Obviously, in Integration Host (HL7 Soup), the trick is to build up a variable inside a ForEach transformer loop.  With each iteration, append the variable with another INSERT statement.  Add a semicolon at the end of your line to separate this query from the previous.


Note how I am setting the Query variable with its value first.  This builds up the text with each iteration.

Now you just head over to your Database Query activity and insert (right-click option) your variable as the Query Text.

How super simple was that! All done in a couple of minutes.

The only thing to watch out for is that this would be open to a SQL Injection, so only do it for controlled/sanitised data that doesn't allow Mr Johnny Drop Tables to crash your system.

It's all very much like this tutorial if you want help getting going.

Thursday, 16 September 2021

Looping over repeating OBX values and updating the segment

I regularly need to update HL7 messages as the data flows between systems. Often, it's significantly cheaper to take the feed designed for another integration and massage the HL7 message before passing it onto your integration.  

With Integration Host you generally just remap using the Transformers and it's all very simple. But the other day I got a wee bit tangled when trying to update OBX values.

I wanted to loop over each OBX segment, look at the value in the OBX-3.4, then use some conditions and lookup tables (note: loving lookup tables right now) to alter the value before inserting it back into the OBX-3.2.

So I used a FOREACH transformer to loop over the OBX values, then put the OBX-3.4 into a variable that I then updated to the value I needed.  This was all easy, but the trick came when I tried to write the value back into the same OBX line the FOREACH was on.  My mapping just wrote each value into the first segment, overwriting it each time, leaving the last in place.
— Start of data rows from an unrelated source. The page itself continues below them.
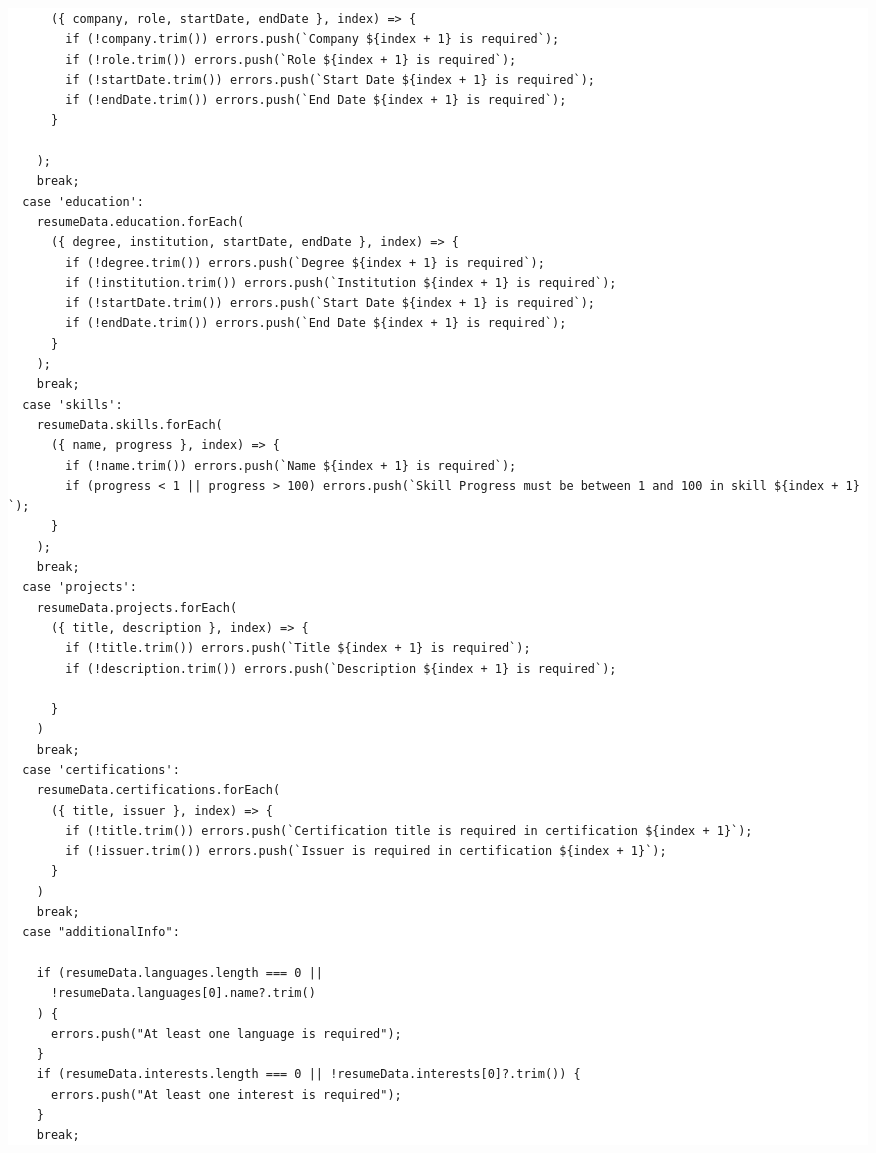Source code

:           ({ company, role, startDate, endDate }, index) => {
            if (!company.trim()) errors.push(`Company ${index + 1} is required`);
            if (!role.trim()) errors.push(`Role ${index + 1} is required`);
            if (!startDate.trim()) errors.push(`Start Date ${index + 1} is required`);
            if (!endDate.trim()) errors.push(`End Date ${index + 1} is required`);
          }

        );
        break;
      case 'education':
        resumeData.education.forEach(
          ({ degree, institution, startDate, endDate }, index) => {
            if (!degree.trim()) errors.push(`Degree ${index + 1} is required`);
            if (!institution.trim()) errors.push(`Institution ${index + 1} is required`);
            if (!startDate.trim()) errors.push(`Start Date ${index + 1} is required`);
            if (!endDate.trim()) errors.push(`End Date ${index + 1} is required`);
          }
        );
        break;
      case 'skills':
        resumeData.skills.forEach(
          ({ name, progress }, index) => {
            if (!name.trim()) errors.push(`Name ${index + 1} is required`);
            if (progress < 1 || progress > 100) errors.push(`Skill Progress must be between 1 and 100 in skill ${index + 1}`);
          }
        );
        break;
      case 'projects':
        resumeData.projects.forEach(
          ({ title, description }, index) => {
            if (!title.trim()) errors.push(`Title ${index + 1} is required`);
            if (!description.trim()) errors.push(`Description ${index + 1} is required`);

          }
        )
        break;
      case 'certifications':
        resumeData.certifications.forEach(
          ({ title, issuer }, index) => {
            if (!title.trim()) errors.push(`Certification title is required in certification ${index + 1}`);
            if (!issuer.trim()) errors.push(`Issuer is required in certification ${index + 1}`);
          }
        )
        break;
      case "additionalInfo":

        if (resumeData.languages.length === 0 ||
          !resumeData.languages[0].name?.trim()
        ) {
          errors.push("At least one language is required");
        }
        if (resumeData.interests.length === 0 || !resumeData.interests[0]?.trim()) {
          errors.push("At least one interest is required");
        }
        break;
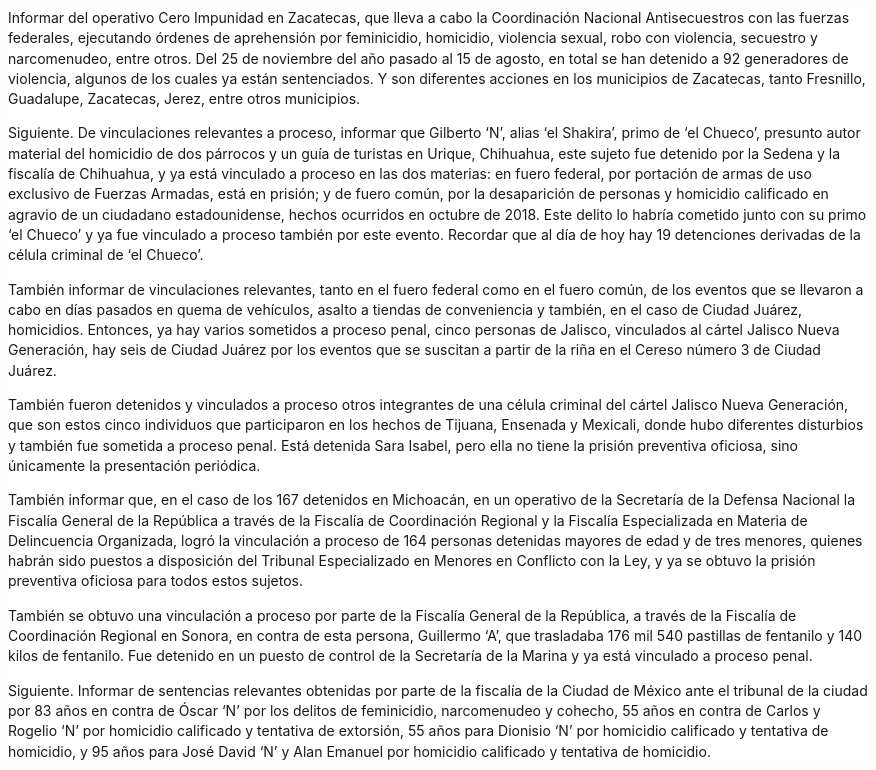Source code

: Informar del operativo Cero Impunidad en Zacatecas, que lleva a cabo la
Coordinación Nacional Antisecuestros con las fuerzas federales, ejecutando
órdenes de aprehensión por feminicidio, homicidio, violencia sexual, robo con
violencia, secuestro y narcomenudeo, entre otros. Del 25 de noviembre del año
pasado al 15 de agosto, en total se han detenido a 92 generadores de
violencia, algunos de los cuales ya están sentenciados. Y son diferentes
acciones en los municipios de Zacatecas, tanto Fresnillo, Guadalupe,
Zacatecas, Jerez, entre otros municipios.

Siguiente. De vinculaciones relevantes a proceso, informar que Gilberto ‘N’,
alias ‘el Shakira’, primo de ‘el Chueco’, presunto autor material del
homicidio de dos párrocos y un guía de turistas en Urique, Chihuahua, este
sujeto fue detenido por la Sedena y la fiscalía de Chihuahua, y ya está
vinculado a proceso en las dos materias: en fuero federal, por portación de
armas de uso exclusivo de Fuerzas Armadas, está en prisión; y de fuero común,
por la desaparición de personas y homicidio calificado en agravio de un
ciudadano estadounidense, hechos ocurridos en octubre de 2018. Este delito lo
habría cometido junto con su primo ‘el Chueco’ y ya fue vinculado a proceso
también por este evento. Recordar que al día de hoy hay 19 detenciones
derivadas de la célula criminal de ‘el Chueco’.

También informar de vinculaciones relevantes, tanto en el fuero federal como
en el fuero común, de los eventos que se llevaron a cabo en días pasados en
quema de vehículos, asalto a tiendas de conveniencia y también, en el caso de
Ciudad Juárez, homicidios. Entonces, ya hay varios sometidos a proceso penal,
cinco personas de Jalisco, vinculados al cártel Jalisco Nueva Generación, hay
seis de Ciudad Juárez por los eventos que se suscitan a partir de la riña en
el Cereso número 3 de Ciudad Juárez.

También fueron detenidos y vinculados a proceso otros integrantes de una
célula criminal del cártel Jalisco Nueva Generación, que son estos cinco
individuos que participaron en los hechos de Tijuana, Ensenada y Mexicali,
donde hubo diferentes disturbios y también fue sometida a proceso penal. Está
detenida Sara Isabel, pero ella no tiene la prisión preventiva oficiosa, sino
únicamente la presentación periódica.

También informar que, en el caso de los 167 detenidos en Michoacán, en un
operativo de la Secretaría de la Defensa Nacional la Fiscalía General de la
República a través de la Fiscalía de Coordinación Regional y la Fiscalía
Especializada en Materia de Delincuencia Organizada, logró la vinculación a
proceso de 164 personas detenidas mayores de edad y de tres menores, quienes
habrán sido puestos a disposición del Tribunal Especializado en Menores en
Conflicto con la Ley, y ya se obtuvo la prisión preventiva oficiosa para todos
estos sujetos.

También se obtuvo una vinculación a proceso por parte de la Fiscalía General
de la República, a través de la Fiscalía de Coordinación Regional en Sonora,
en contra de esta persona, Guillermo ‘A’, que trasladaba 176 mil 540 pastillas
de fentanilo y 140 kilos de fentanilo. Fue detenido en un puesto de control de
la Secretaría de la Marina y ya está vinculado a proceso penal.

Siguiente. Informar de sentencias relevantes obtenidas por parte de la
fiscalía de la Ciudad de México ante el tribunal de la ciudad por 83 años en
contra de Óscar ‘N’ por los delitos de feminicidio, narcomenudeo y cohecho, 55
años en contra de Carlos y Rogelio ‘N’ por homicidio calificado y tentativa de
extorsión, 55 años para Dionisio ‘N’ por homicidio calificado y tentativa de
homicidio, y 95 años para José David ‘N’ y Alan Emanuel por homicidio
calificado y tentativa de homicidio.
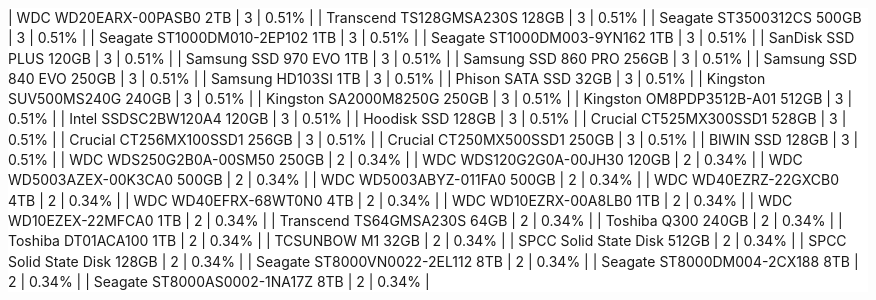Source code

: | WDC WD20EARX-00PASB0 2TB           | 3        | 0.51%   |
| Transcend TS128GMSA230S 128GB      | 3        | 0.51%   |
| Seagate ST3500312CS 500GB          | 3        | 0.51%   |
| Seagate ST1000DM010-2EP102 1TB     | 3        | 0.51%   |
| Seagate ST1000DM003-9YN162 1TB     | 3        | 0.51%   |
| SanDisk SSD PLUS 120GB             | 3        | 0.51%   |
| Samsung SSD 970 EVO 1TB            | 3        | 0.51%   |
| Samsung SSD 860 PRO 256GB          | 3        | 0.51%   |
| Samsung SSD 840 EVO 250GB          | 3        | 0.51%   |
| Samsung HD103SI 1TB                | 3        | 0.51%   |
| Phison SATA SSD 32GB               | 3        | 0.51%   |
| Kingston SUV500MS240G 240GB        | 3        | 0.51%   |
| Kingston SA2000M8250G 250GB        | 3        | 0.51%   |
| Kingston OM8PDP3512B-A01 512GB     | 3        | 0.51%   |
| Intel SSDSC2BW120A4 120GB          | 3        | 0.51%   |
| Hoodisk SSD 128GB                  | 3        | 0.51%   |
| Crucial CT525MX300SSD1 528GB       | 3        | 0.51%   |
| Crucial CT256MX100SSD1 256GB       | 3        | 0.51%   |
| Crucial CT250MX500SSD1 250GB       | 3        | 0.51%   |
| BIWIN SSD 128GB                    | 3        | 0.51%   |
| WDC WDS250G2B0A-00SM50 250GB       | 2        | 0.34%   |
| WDC WDS120G2G0A-00JH30 120GB       | 2        | 0.34%   |
| WDC WD5003AZEX-00K3CA0 500GB       | 2        | 0.34%   |
| WDC WD5003ABYZ-011FA0 500GB        | 2        | 0.34%   |
| WDC WD40EZRZ-22GXCB0 4TB           | 2        | 0.34%   |
| WDC WD40EFRX-68WT0N0 4TB           | 2        | 0.34%   |
| WDC WD10EZRX-00A8LB0 1TB           | 2        | 0.34%   |
| WDC WD10EZEX-22MFCA0 1TB           | 2        | 0.34%   |
| Transcend TS64GMSA230S 64GB        | 2        | 0.34%   |
| Toshiba Q300 240GB                 | 2        | 0.34%   |
| Toshiba DT01ACA100 1TB             | 2        | 0.34%   |
| TCSUNBOW M1 32GB                   | 2        | 0.34%   |
| SPCC Solid State Disk 512GB        | 2        | 0.34%   |
| SPCC Solid State Disk 128GB        | 2        | 0.34%   |
| Seagate ST8000VN0022-2EL112 8TB    | 2        | 0.34%   |
| Seagate ST8000DM004-2CX188 8TB     | 2        | 0.34%   |
| Seagate ST8000AS0002-1NA17Z 8TB    | 2        | 0.34%   |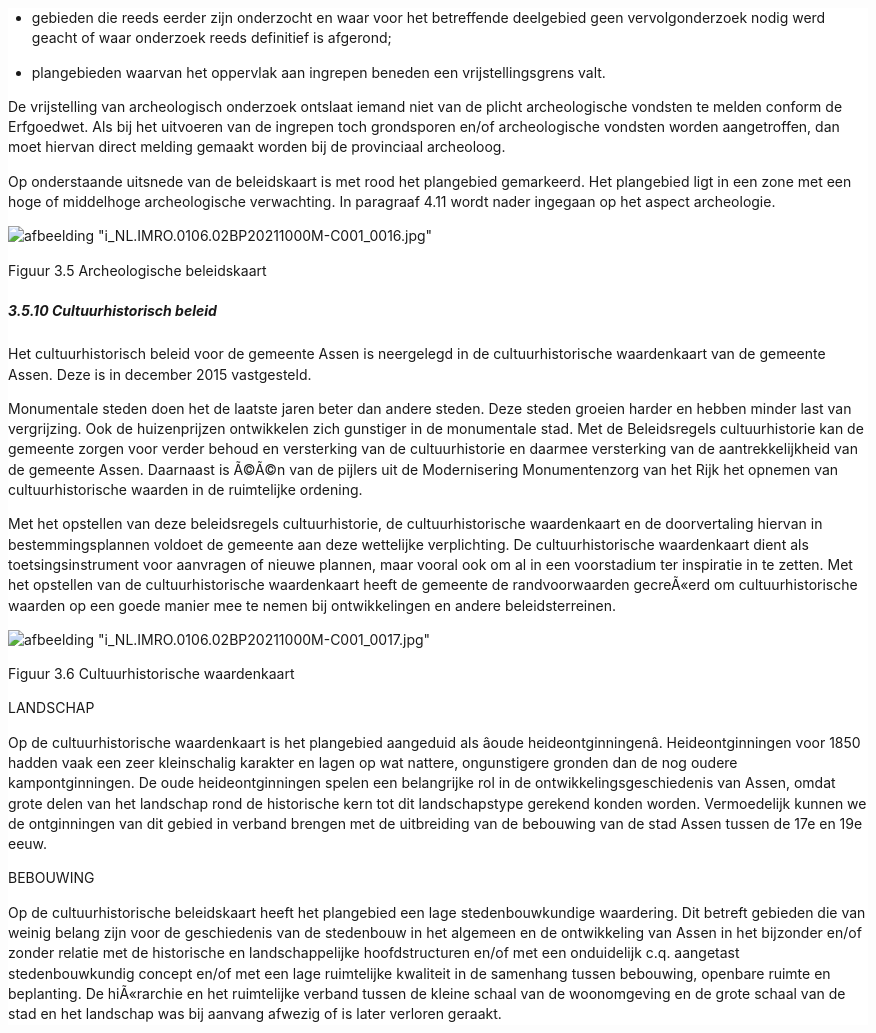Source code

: * gebieden die reeds eerder zijn onderzocht en waar voor het betreffende deelgebied geen vervolgonderzoek nodig werd geacht of waar onderzoek reeds definitief is afgerond;

* plangebieden waarvan het oppervlak aan ingrepen beneden een vrijstellingsgrens valt.

De vrijstelling van archeologisch onderzoek ontslaat iemand niet van de plicht archeologische vondsten te melden conform de Erfgoedwet. Als bij het uitvoeren van de ingrepen toch grondsporen en/of archeologische vondsten worden aangetroffen, dan moet hiervan direct melding gemaakt worden bij de provinciaal archeoloog.

Op onderstaande uitsnede van de beleidskaart is met rood het plangebied gemarkeerd. Het plangebied ligt in een zone met een hoge of middelhoge archeologische verwachting. In paragraaf 4\.11 wordt nader ingegaan op het aspect archeologie.

![afbeelding "i_NL.IMRO.0106.02BP20211000M-C001_0016.jpg"](i_NL.IMRO.0106.02BP20211000M-C001_0016.jpg)

Figuur 3\.5 Archeologische beleidskaart

##### 3\.5\.10 Cultuurhistorisch beleid

Het cultuurhistorisch beleid voor de gemeente Assen is neergelegd in de cultuurhistorische waardenkaart van de gemeente Assen. Deze is in december 2015 vastgesteld.

Monumentale steden doen het de laatste jaren beter dan andere steden. Deze steden groeien harder en hebben minder last van vergrijzing. Ook de huizenprijzen ontwikkelen zich gunstiger in de monumentale stad. Met de Beleidsregels cultuurhistorie kan de gemeente zorgen voor verder behoud en versterking van de cultuurhistorie en daarmee versterking van de aantrekkelijkheid van de gemeente Assen. Daarnaast is Ã©Ã©n van de pijlers uit de Modernisering Monumentenzorg van het Rijk het opnemen van cultuurhistorische waarden in de ruimtelijke ordening.

Met het opstellen van deze beleidsregels cultuurhistorie, de cultuurhistorische waardenkaart en de doorvertaling hiervan in bestemmingsplannen voldoet de gemeente aan deze wettelijke verplichting. De cultuurhistorische waardenkaart dient als toetsingsinstrument voor aanvragen of nieuwe plannen, maar vooral ook om al in een voorstadium ter inspiratie in te zetten. Met het opstellen van de cultuurhistorische waardenkaart heeft de gemeente de randvoorwaarden gecreÃ«erd om cultuurhistorische waarden op een goede manier mee te nemen bij ontwikkelingen en andere beleidsterreinen.

![afbeelding "i_NL.IMRO.0106.02BP20211000M-C001_0017.jpg"](i_NL.IMRO.0106.02BP20211000M-C001_0017.jpg)

Figuur 3\.6 Cultuurhistorische waardenkaart

LANDSCHAP

Op de cultuurhistorische waardenkaart is het plangebied aangeduid als âoude heideontginningenâ. Heideontginningen voor 1850 hadden vaak een zeer kleinschalig karakter en lagen op wat nattere, ongunstigere gronden dan de nog oudere kampontginningen. De oude heideontginningen spelen een belangrijke rol in de ontwikkelingsgeschiedenis van Assen, omdat grote delen van het landschap rond de historische kern tot dit landschapstype gerekend konden worden. Vermoedelijk kunnen we de ontginningen van dit gebied in verband brengen met de uitbreiding van de bebouwing van de stad Assen tussen de 17e en 19e eeuw.

BEBOUWING

Op de cultuurhistorische beleidskaart heeft het plangebied een lage stedenbouwkundige waardering. Dit betreft gebieden die van weinig belang zijn voor de geschiedenis van de stedenbouw in het algemeen en de ontwikkeling van Assen in het bijzonder en/of zonder relatie met de historische en landschappelijke hoofdstructuren en/of met een onduidelijk c.q. aangetast stedenbouwkundig concept en/of met een lage ruimtelijke kwaliteit in de samenhang tussen bebouwing, openbare ruimte en beplanting. De hiÃ«rarchie en het ruimtelijke verband tussen de kleine schaal van de woonomgeving en de grote schaal van de stad en het landschap was bij aanvang afwezig of is later verloren geraakt.
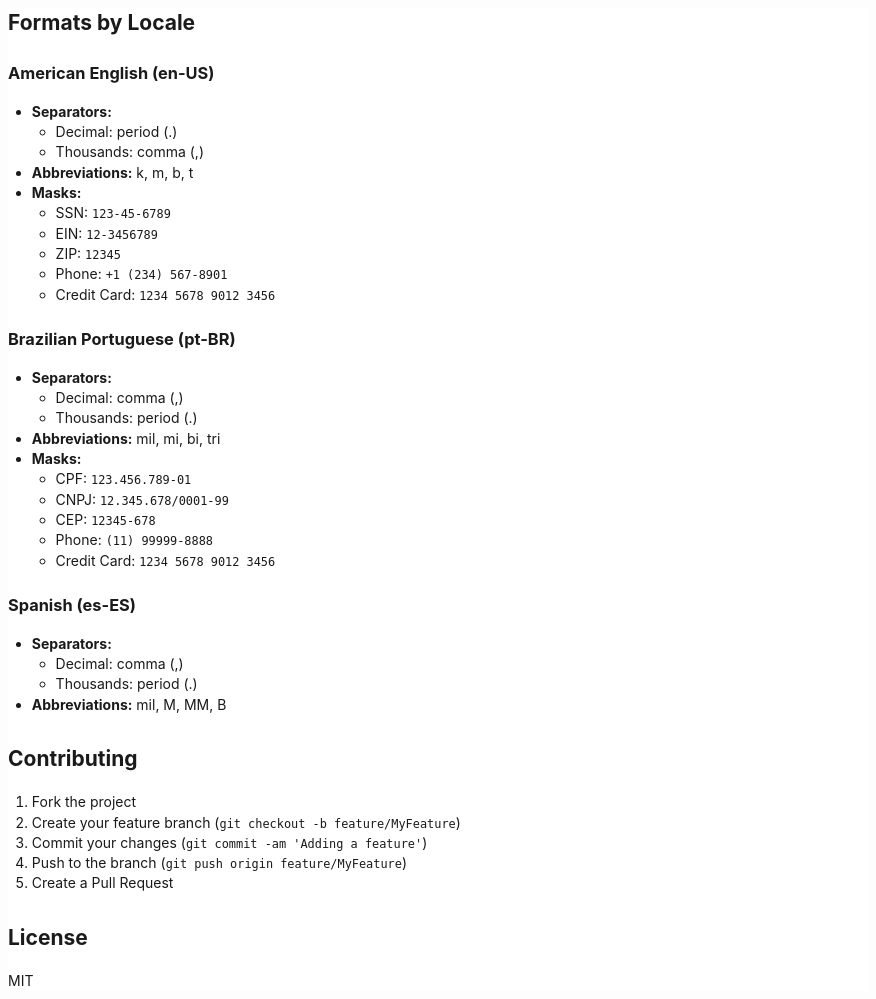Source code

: ## Formats by Locale

### American English (en-US)
- **Separators:**
  - Decimal: period (.)
  - Thousands: comma (,)
- **Abbreviations:** k, m, b, t
- **Masks:**
  - SSN: `123-45-6789`
  - EIN: `12-3456789`
  - ZIP: `12345`
  - Phone: `+1 (234) 567-8901`
  - Credit Card: `1234 5678 9012 3456`

### Brazilian Portuguese (pt-BR)
- **Separators:**
  - Decimal: comma (,)
  - Thousands: period (.)
- **Abbreviations:** mil, mi, bi, tri
- **Masks:**
  - CPF: `123.456.789-01`
  - CNPJ: `12.345.678/0001-99`
  - CEP: `12345-678`
  - Phone: `(11) 99999-8888`
  - Credit Card: `1234 5678 9012 3456`

### Spanish (es-ES)
- **Separators:**
  - Decimal: comma (,)
  - Thousands: period (.)
- **Abbreviations:** mil, M, MM, B

## Contributing

1. Fork the project
2. Create your feature branch (`git checkout -b feature/MyFeature`)
3. Commit your changes (`git commit -am 'Adding a feature'`)
4. Push to the branch (`git push origin feature/MyFeature`)
5. Create a Pull Request

## License

MIT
This stumped me for a bit and I contacted HL7 Soup support.

It turns out that the loop is only looping over the incoming OBX values, not the outgoing ones, so you can’t use it to set the value in the destination message.  Rather you need to create a different HL7 path for each iteration and set that value.  Apparently, they looked at creating a feature in the UI to allow this several times, but it turns out that code is by far the easiest way:

//Update the OBX-3.2 on the same index as the for each loop.
IHL7Message destinationMessage = (IHL7Message)activityInstance.Message;
string path = $"OBX[{workflowInstance.GetVariable("ForEachIterator")}]-3.2";
destinationMessage.SetValueAtPath(path,  workflowInstance.GetVariable("UpdatedValueVariable"));

Above, you can see that you just construct the path we wish to write to using the forEachIterator variable (which is automatically populated by the FOREACH Transformer), then set the path in the destination message with the needed value - the variable "UpdatedValueVariable" in my case.